Write out the lines below word for word, keeping every line in its original order.

-- SUPPLIED MATERIAL follows --

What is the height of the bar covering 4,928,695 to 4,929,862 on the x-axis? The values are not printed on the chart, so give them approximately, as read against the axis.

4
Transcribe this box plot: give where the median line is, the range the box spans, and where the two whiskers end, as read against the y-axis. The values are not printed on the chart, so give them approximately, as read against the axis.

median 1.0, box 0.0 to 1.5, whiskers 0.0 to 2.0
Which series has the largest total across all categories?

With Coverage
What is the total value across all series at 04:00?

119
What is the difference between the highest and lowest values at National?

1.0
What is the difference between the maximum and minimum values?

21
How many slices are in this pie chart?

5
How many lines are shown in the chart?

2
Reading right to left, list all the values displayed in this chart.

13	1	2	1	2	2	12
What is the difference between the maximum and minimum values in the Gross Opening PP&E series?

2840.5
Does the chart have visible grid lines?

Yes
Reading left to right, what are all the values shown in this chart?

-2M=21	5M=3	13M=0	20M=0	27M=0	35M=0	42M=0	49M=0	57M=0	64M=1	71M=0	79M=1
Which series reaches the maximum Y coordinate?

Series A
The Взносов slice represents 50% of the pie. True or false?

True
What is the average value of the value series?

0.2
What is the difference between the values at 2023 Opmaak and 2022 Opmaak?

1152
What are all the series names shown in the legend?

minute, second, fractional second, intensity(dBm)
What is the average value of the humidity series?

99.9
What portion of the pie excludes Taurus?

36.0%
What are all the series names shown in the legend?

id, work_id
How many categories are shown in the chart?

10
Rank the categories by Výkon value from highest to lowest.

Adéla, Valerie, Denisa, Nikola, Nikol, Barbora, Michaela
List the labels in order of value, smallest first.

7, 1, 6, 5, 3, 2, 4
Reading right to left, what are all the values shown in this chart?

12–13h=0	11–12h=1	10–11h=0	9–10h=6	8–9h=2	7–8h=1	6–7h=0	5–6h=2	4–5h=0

-- SUPPLIED MATERIAL concluded --

**EXERCISE RESULT:**
What is the height of the bar covering 4,928,695 to 4,929,862 on the x-axis? The values are not printed on the chart, so give them approximately, as read against the axis.

4
Transcribe this box plot: give where the median line is, the range the box spans, and where the two whiskers end, as read against the y-axis. The values are not printed on the chart, so give them approximately, as read against the axis.

median 1.0, box 0.0 to 1.5, whiskers 0.0 to 2.0
Which series has the largest total across all categories?

With Coverage
What is the total value across all series at 04:00?

119
What is the difference between the highest and lowest values at National?

1.0
What is the difference between the maximum and minimum values?

21
How many slices are in this pie chart?

5
How many lines are shown in the chart?

2
Reading right to left, list all the values displayed in this chart.

13	1	2	1	2	2	12
What is the difference between the maximum and minimum values in the Gross Opening PP&E series?

2840.5
Does the chart have visible grid lines?

Yes
Reading left to right, what are all the values shown in this chart?

-2M=21	5M=3	13M=0	20M=0	27M=0	35M=0	42M=0	49M=0	57M=0	64M=1	71M=0	79M=1
Which series reaches the maximum Y coordinate?

Series A
The Взносов slice represents 50% of the pie. True or false?

True
What is the average value of the value series?

0.2
What is the difference between the values at 2023 Opmaak and 2022 Opmaak?

1152
What are all the series names shown in the legend?

minute, second, fractional second, intensity(dBm)
What is the average value of the humidity series?

99.9
What portion of the pie excludes Taurus?

36.0%
What are all the series names shown in the legend?

id, work_id
How many categories are shown in the chart?

10
Rank the categories by Výkon value from highest to lowest.

Adéla, Valerie, Denisa, Nikola, Nikol, Barbora, Michaela
List the labels in order of value, smallest first.

7, 1, 6, 5, 3, 2, 4
Reading right to left, what are all the values shown in this chart?

12–13h=0	11–12h=1	10–11h=0	9–10h=6	8–9h=2	7–8h=1	6–7h=0	5–6h=2	4–5h=0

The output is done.